* [GIVEN DATA]:
* * * * * * *
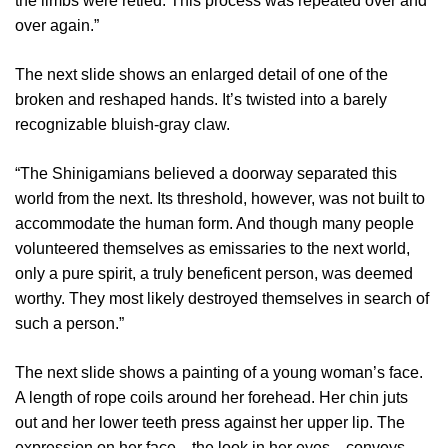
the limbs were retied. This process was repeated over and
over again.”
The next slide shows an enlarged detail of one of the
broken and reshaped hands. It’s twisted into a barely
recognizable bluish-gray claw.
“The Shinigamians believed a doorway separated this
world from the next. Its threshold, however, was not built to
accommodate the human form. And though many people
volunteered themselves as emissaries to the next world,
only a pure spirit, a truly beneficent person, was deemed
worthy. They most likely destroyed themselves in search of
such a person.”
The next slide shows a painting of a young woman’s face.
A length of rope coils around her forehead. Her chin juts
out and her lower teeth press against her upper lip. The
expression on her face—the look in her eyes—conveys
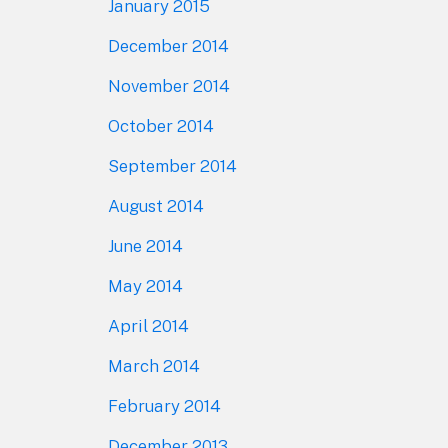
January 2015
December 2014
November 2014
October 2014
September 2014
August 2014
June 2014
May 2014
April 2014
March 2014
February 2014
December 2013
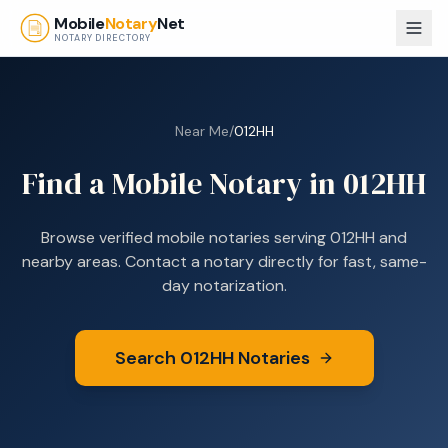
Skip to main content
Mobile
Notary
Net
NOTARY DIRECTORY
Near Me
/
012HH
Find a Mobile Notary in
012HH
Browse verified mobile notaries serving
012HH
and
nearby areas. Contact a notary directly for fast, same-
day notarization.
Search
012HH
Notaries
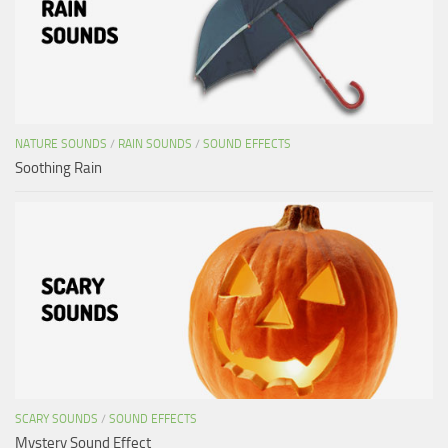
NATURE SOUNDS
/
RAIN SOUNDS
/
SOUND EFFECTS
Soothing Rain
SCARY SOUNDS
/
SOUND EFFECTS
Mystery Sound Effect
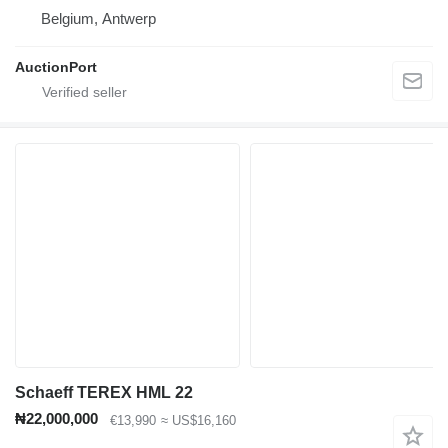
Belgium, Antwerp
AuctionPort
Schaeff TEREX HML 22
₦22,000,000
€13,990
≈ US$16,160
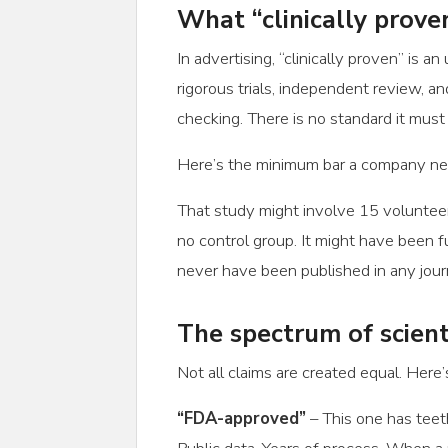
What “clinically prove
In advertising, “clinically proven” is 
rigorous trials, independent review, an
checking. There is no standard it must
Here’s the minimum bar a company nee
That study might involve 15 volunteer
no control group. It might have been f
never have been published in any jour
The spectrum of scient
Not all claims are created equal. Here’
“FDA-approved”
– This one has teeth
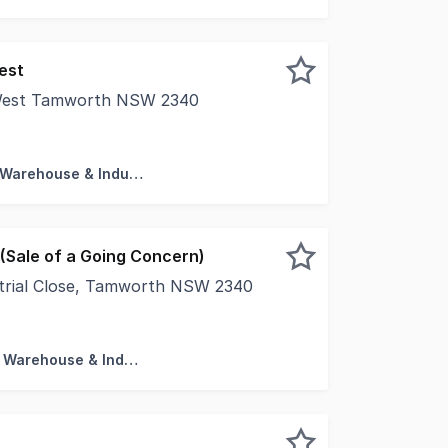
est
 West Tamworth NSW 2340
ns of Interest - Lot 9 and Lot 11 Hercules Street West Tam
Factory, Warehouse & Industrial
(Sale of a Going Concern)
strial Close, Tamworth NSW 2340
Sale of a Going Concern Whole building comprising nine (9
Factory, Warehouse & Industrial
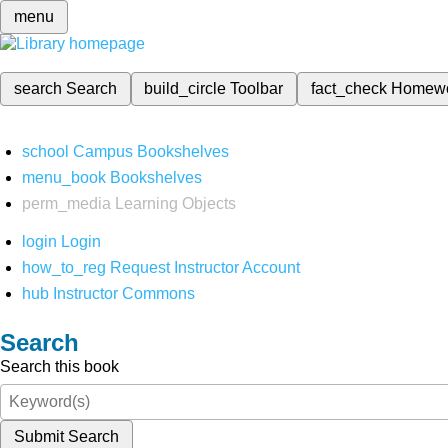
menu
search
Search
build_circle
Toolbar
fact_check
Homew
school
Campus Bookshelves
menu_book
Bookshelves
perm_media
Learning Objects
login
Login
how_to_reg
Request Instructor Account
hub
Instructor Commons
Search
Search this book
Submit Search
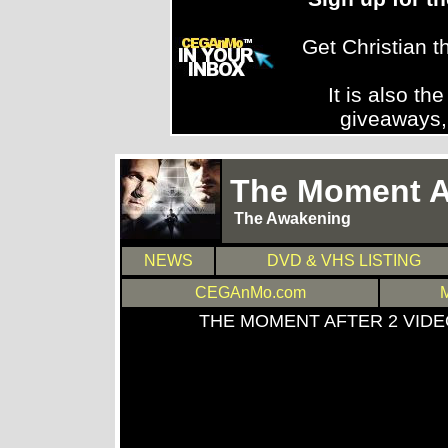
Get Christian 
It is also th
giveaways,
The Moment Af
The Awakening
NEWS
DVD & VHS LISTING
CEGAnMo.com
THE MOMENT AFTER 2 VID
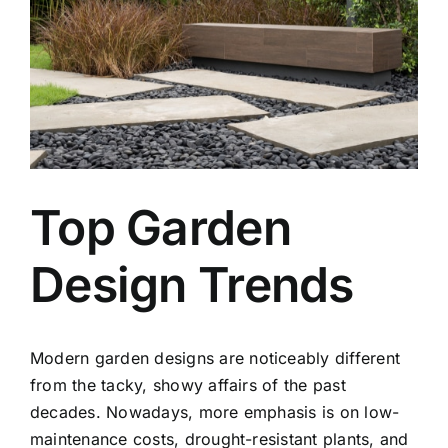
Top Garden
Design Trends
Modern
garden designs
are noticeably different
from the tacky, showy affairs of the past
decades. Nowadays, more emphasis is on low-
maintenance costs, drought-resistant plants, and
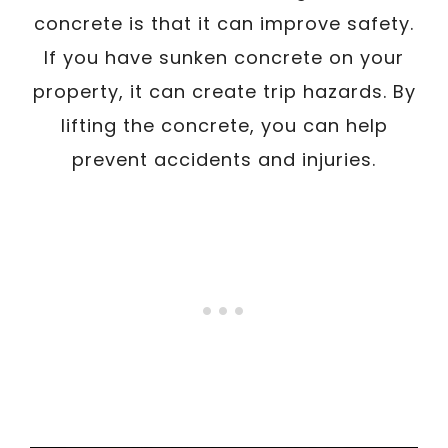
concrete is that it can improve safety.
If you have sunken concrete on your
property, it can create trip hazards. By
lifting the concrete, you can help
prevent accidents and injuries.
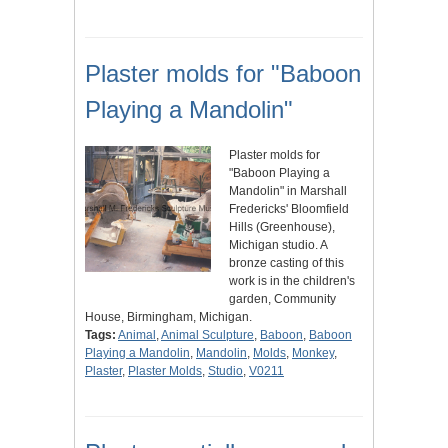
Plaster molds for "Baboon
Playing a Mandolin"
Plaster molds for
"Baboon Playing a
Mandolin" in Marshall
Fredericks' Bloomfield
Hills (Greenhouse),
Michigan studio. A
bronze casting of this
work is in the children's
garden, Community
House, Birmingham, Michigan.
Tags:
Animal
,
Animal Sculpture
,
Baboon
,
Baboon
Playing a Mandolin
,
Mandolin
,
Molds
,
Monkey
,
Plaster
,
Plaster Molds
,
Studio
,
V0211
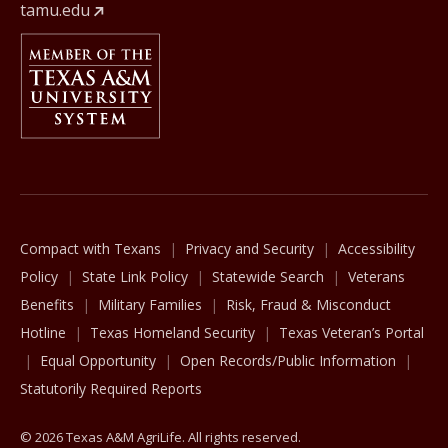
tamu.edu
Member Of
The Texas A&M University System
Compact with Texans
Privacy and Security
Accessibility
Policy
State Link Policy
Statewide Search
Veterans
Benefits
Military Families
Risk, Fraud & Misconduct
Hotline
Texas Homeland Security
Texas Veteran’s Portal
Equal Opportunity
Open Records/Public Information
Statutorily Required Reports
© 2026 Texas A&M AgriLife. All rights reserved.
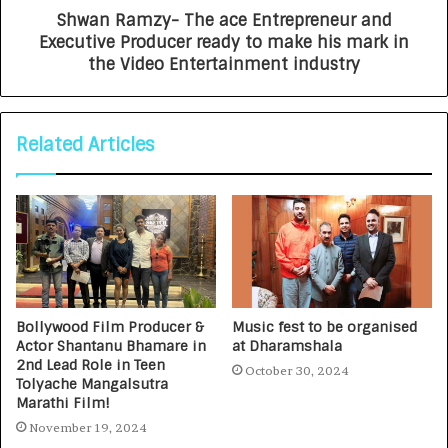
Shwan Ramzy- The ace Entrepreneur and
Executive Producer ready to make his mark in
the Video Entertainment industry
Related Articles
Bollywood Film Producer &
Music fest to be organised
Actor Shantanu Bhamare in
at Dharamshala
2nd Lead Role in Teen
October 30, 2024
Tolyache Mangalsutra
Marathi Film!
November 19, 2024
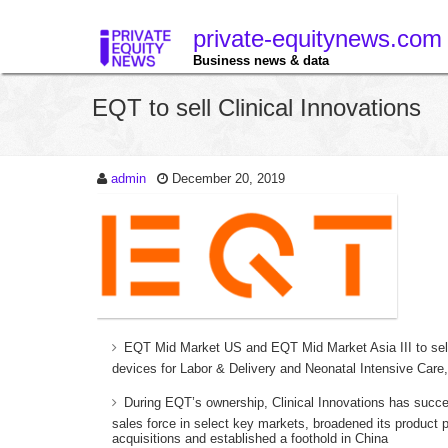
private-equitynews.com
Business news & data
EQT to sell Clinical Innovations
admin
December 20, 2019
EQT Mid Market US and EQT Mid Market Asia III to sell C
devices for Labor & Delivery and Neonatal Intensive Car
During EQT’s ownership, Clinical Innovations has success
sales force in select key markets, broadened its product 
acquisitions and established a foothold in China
* * * * * * *
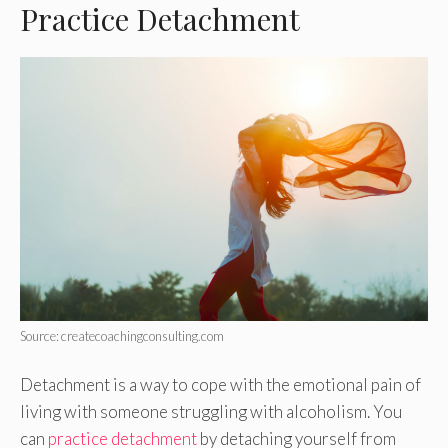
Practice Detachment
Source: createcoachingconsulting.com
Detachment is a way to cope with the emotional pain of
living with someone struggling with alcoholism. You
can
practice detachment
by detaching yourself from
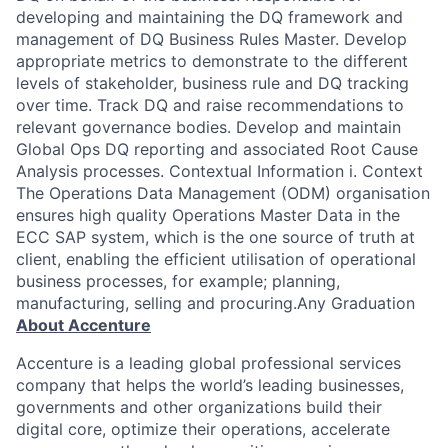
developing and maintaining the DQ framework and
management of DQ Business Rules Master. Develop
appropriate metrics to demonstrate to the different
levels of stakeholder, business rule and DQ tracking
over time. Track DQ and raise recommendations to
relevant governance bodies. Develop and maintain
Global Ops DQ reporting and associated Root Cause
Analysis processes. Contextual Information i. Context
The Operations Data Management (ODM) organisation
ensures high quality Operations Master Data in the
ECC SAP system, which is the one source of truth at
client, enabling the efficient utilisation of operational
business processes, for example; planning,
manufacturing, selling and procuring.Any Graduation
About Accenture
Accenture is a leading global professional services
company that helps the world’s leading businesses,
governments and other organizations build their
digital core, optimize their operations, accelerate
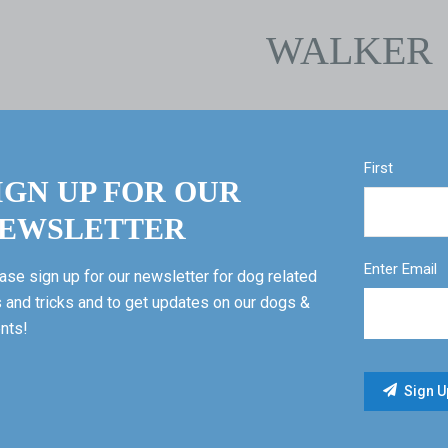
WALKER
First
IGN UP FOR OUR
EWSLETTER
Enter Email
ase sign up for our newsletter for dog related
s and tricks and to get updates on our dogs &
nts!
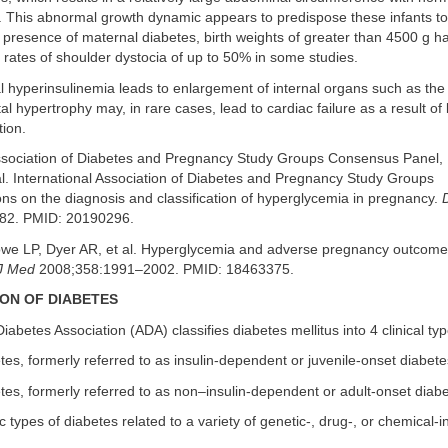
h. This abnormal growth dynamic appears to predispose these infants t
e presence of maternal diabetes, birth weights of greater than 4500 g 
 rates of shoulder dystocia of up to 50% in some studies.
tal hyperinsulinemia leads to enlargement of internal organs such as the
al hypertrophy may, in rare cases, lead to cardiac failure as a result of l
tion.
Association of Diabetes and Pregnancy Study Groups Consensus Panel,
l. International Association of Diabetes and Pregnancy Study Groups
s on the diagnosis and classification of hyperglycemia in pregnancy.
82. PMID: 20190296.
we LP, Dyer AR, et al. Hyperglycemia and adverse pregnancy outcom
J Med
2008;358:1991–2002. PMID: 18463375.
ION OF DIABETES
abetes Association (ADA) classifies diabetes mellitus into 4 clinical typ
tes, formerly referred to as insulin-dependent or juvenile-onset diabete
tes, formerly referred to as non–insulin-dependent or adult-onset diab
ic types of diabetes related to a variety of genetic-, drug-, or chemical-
* * * * * * *
* [PROBLEM DETAILS]:
Look through the data above and return exactly the lines from the one that contains "Business news & data" to the one that contains "acquisitions and established", inclusive, with nothing else.

* [TASK RESPONSE]:
Business news & data
EQT to sell Clinical Innovations
admin
December 20, 2019
EQT Mid Market US and EQT Mid Market Asia III to sell C
devices for Labor & Delivery and Neonatal Intensive Car
During EQT’s ownership, Clinical Innovations has success
sales force in select key markets, broadened its product 
acquisitions and established a foothold in China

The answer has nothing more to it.